▼

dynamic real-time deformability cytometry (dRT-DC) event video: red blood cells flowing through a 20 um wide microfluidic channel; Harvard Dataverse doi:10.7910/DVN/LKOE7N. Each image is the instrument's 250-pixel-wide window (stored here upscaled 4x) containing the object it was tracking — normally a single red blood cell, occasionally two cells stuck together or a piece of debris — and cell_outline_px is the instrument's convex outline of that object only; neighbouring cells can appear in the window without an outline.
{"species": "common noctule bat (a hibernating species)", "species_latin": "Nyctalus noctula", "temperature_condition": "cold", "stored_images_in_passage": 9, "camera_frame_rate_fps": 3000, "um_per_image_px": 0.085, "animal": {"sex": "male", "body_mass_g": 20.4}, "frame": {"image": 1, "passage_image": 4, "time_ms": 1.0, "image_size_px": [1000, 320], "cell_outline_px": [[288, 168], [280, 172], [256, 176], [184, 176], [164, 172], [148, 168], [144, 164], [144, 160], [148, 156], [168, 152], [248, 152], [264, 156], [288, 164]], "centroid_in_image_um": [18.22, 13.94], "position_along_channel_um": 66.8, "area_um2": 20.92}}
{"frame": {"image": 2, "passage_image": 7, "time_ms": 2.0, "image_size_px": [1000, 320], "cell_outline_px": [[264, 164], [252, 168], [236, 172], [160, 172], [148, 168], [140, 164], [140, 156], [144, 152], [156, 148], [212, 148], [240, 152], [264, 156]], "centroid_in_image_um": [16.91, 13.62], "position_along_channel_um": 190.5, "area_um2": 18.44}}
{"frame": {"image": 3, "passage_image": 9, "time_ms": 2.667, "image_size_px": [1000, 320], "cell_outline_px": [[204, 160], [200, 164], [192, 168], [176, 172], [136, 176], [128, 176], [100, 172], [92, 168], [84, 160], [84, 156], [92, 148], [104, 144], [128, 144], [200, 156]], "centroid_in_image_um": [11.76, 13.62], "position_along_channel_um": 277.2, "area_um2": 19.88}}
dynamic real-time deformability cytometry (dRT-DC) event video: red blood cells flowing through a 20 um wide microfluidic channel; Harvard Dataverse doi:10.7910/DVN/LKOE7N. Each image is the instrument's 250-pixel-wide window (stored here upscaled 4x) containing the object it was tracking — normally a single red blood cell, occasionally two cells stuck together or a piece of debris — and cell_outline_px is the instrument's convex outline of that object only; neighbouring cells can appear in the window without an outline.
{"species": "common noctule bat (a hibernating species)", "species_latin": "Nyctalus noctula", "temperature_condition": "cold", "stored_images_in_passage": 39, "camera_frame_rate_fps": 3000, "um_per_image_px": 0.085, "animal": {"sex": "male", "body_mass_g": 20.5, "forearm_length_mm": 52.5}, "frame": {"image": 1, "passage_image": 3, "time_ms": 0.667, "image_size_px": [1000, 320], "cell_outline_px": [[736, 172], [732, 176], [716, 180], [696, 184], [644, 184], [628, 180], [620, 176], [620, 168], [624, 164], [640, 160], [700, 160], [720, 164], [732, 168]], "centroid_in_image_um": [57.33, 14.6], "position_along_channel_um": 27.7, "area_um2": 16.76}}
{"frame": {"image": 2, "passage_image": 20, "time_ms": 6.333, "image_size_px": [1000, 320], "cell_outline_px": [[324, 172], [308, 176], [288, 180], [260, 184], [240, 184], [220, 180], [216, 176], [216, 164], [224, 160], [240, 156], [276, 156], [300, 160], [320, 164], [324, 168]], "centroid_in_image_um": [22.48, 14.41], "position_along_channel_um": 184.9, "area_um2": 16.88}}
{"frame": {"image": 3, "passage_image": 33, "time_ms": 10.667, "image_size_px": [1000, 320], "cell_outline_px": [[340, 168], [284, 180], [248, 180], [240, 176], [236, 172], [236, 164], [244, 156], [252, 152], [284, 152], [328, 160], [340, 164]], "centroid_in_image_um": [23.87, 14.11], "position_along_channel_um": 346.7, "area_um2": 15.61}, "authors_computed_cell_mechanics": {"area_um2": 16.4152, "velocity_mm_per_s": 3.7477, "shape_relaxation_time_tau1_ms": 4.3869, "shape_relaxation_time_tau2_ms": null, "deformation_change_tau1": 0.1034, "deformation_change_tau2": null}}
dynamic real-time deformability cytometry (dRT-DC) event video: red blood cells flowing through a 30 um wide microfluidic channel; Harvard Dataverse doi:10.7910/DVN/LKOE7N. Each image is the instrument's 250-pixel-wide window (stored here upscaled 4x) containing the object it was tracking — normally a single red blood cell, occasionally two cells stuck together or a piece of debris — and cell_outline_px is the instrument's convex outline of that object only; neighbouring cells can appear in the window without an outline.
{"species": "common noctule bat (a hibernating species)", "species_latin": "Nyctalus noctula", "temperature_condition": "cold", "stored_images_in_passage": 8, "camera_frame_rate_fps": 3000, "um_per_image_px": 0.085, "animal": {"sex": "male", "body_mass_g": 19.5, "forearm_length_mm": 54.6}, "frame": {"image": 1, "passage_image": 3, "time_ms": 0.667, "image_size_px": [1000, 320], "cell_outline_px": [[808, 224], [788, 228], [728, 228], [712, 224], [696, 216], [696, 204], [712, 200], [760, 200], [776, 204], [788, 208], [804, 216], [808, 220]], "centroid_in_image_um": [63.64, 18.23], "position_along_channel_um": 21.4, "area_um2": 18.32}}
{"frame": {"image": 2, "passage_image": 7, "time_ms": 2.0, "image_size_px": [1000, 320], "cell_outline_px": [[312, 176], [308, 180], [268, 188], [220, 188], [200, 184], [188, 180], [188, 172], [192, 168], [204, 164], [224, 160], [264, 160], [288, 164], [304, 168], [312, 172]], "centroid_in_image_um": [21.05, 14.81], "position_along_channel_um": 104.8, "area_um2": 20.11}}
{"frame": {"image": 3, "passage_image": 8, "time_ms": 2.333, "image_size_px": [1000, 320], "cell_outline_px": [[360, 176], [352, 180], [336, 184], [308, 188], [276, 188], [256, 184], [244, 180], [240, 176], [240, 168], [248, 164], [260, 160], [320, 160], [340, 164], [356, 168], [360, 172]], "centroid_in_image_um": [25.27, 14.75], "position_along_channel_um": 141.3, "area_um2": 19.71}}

▲

Instruction: Each record above should be repeated exactly as it appears.

Response to the task:
dynamic real-time deformability cytometry (dRT-DC) event video: red blood cells flowing through a 20 um wide microfluidic channel; Harvard Dataverse doi:10.7910/DVN/LKOE7N. Each image is the instrument's 250-pixel-wide window (stored here upscaled 4x) containing the object it was tracking — normally a single red blood cell, occasionally two cells stuck together or a piece of debris — and cell_outline_px is the instrument's convex outline of that object only; neighbouring cells can appear in the window without an outline.
{"species": "common noctule bat (a hibernating species)", "species_latin": "Nyctalus noctula", "temperature_condition": "cold", "stored_images_in_passage": 9, "camera_frame_rate_fps": 3000, "um_per_image_px": 0.085, "animal": {"sex": "male", "body_mass_g": 20.4}, "frame": {"image": 1, "passage_image": 4, "time_ms": 1.0, "image_size_px": [1000, 320], "cell_outline_px": [[288, 168], [280, 172], [256, 176], [184, 176], [164, 172], [148, 168], [144, 164], [144, 160], [148, 156], [168, 152], [248, 152], [264, 156], [288, 164]], "centroid_in_image_um": [18.22, 13.94], "position_along_channel_um": 66.8, "area_um2": 20.92}}
{"frame": {"image": 2, "passage_image": 7, "time_ms": 2.0, "image_size_px": [1000, 320], "cell_outline_px": [[264, 164], [252, 168], [236, 172], [160, 172], [148, 168], [140, 164], [140, 156], [144, 152], [156, 148], [212, 148], [240, 152], [264, 156]], "centroid_in_image_um": [16.91, 13.62], "position_along_channel_um": 190.5, "area_um2": 18.44}}
{"frame": {"image": 3, "passage_image": 9, "time_ms": 2.667, "image_size_px": [1000, 320], "cell_outline_px": [[204, 160], [200, 164], [192, 168], [176, 172], [136, 176], [128, 176], [100, 172], [92, 168], [84, 160], [84, 156], [92, 148], [104, 144], [128, 144], [200, 156]], "centroid_in_image_um": [11.76, 13.62], "position_along_channel_um": 277.2, "area_um2": 19.88}}
dynamic real-time deformability cytometry (dRT-DC) event video: red blood cells flowing through a 20 um wide microfluidic channel; Harvard Dataverse doi:10.7910/DVN/LKOE7N. Each image is the instrument's 250-pixel-wide window (stored here upscaled 4x) containing the object it was tracking — normally a single red blood cell, occasionally two cells stuck together or a piece of debris — and cell_outline_px is the instrument's convex outline of that object only; neighbouring cells can appear in the window without an outline.
{"species": "common noctule bat (a hibernating species)", "species_latin": "Nyctalus noctula", "temperature_condition": "cold", "stored_images_in_passage": 39, "camera_frame_rate_fps": 3000, "um_per_image_px": 0.085, "animal": {"sex": "male", "body_mass_g": 20.5, "forearm_length_mm": 52.5}, "frame": {"image": 1, "passage_image": 3, "time_ms": 0.667, "image_size_px": [1000, 320], "cell_outline_px": [[736, 172], [732, 176], [716, 180], [696, 184], [644, 184], [628, 180], [620, 176], [620, 168], [624, 164], [640, 160], [700, 160], [720, 164], [732, 168]], "centroid_in_image_um": [57.33, 14.6], "position_along_channel_um": 27.7, "area_um2": 16.76}}
{"frame": {"image": 2, "passage_image": 20, "time_ms": 6.333, "image_size_px": [1000, 320], "cell_outline_px": [[324, 172], [308, 176], [288, 180], [260, 184], [240, 184], [220, 180], [216, 176], [216, 164], [224, 160], [240, 156], [276, 156], [300, 160], [320, 164], [324, 168]], "centroid_in_image_um": [22.48, 14.41], "position_along_channel_um": 184.9, "area_um2": 16.88}}
{"frame": {"image": 3, "passage_image": 33, "time_ms": 10.667, "image_size_px": [1000, 320], "cell_outline_px": [[340, 168], [284, 180], [248, 180], [240, 176], [236, 172], [236, 164], [244, 156], [252, 152], [284, 152], [328, 160], [340, 164]], "centroid_in_image_um": [23.87, 14.11], "position_along_channel_um": 346.7, "area_um2": 15.61}, "authors_computed_cell_mechanics": {"area_um2": 16.4152, "velocity_mm_per_s": 3.7477, "shape_relaxation_time_tau1_ms": 4.3869, "shape_relaxation_time_tau2_ms": null, "deformation_change_tau1": 0.1034, "deformation_change_tau2": null}}
dynamic real-time deformability cytometry (dRT-DC) event video: red blood cells flowing through a 30 um wide microfluidic channel; Harvard Dataverse doi:10.7910/DVN/LKOE7N. Each image is the instrument's 250-pixel-wide window (stored here upscaled 4x) containing the object it was tracking — normally a single red blood cell, occasionally two cells stuck together or a piece of debris — and cell_outline_px is the instrument's convex outline of that object only; neighbouring cells can appear in the window without an outline.
{"species": "common noctule bat (a hibernating species)", "species_latin": "Nyctalus noctula", "temperature_condition": "cold", "stored_images_in_passage": 8, "camera_frame_rate_fps": 3000, "um_per_image_px": 0.085, "animal": {"sex": "male", "body_mass_g": 19.5, "forearm_length_mm": 54.6}, "frame": {"image": 1, "passage_image": 3, "time_ms": 0.667, "image_size_px": [1000, 320], "cell_outline_px": [[808, 224], [788, 228], [728, 228], [712, 224], [696, 216], [696, 204], [712, 200], [760, 200], [776, 204], [788, 208], [804, 216], [808, 220]], "centroid_in_image_um": [63.64, 18.23], "position_along_channel_um": 21.4, "area_um2": 18.32}}
{"frame": {"image": 2, "passage_image": 7, "time_ms": 2.0, "image_size_px": [1000, 320], "cell_outline_px": [[312, 176], [308, 180], [268, 188], [220, 188], [200, 184], [188, 180], [188, 172], [192, 168], [204, 164], [224, 160], [264, 160], [288, 164], [304, 168], [312, 172]], "centroid_in_image_um": [21.05, 14.81], "position_along_channel_um": 104.8, "area_um2": 20.11}}
{"frame": {"image": 3, "passage_image": 8, "time_ms": 2.333, "image_size_px": [1000, 320], "cell_outline_px": [[360, 176], [352, 180], [336, 184], [308, 188], [276, 188], [256, 184], [244, 180], [240, 176], [240, 168], [248, 164], [260, 160], [320, 160], [340, 164], [356, 168], [360, 172]], "centroid_in_image_um": [25.27, 14.75], "position_along_channel_um": 141.3, "area_um2": 19.71}}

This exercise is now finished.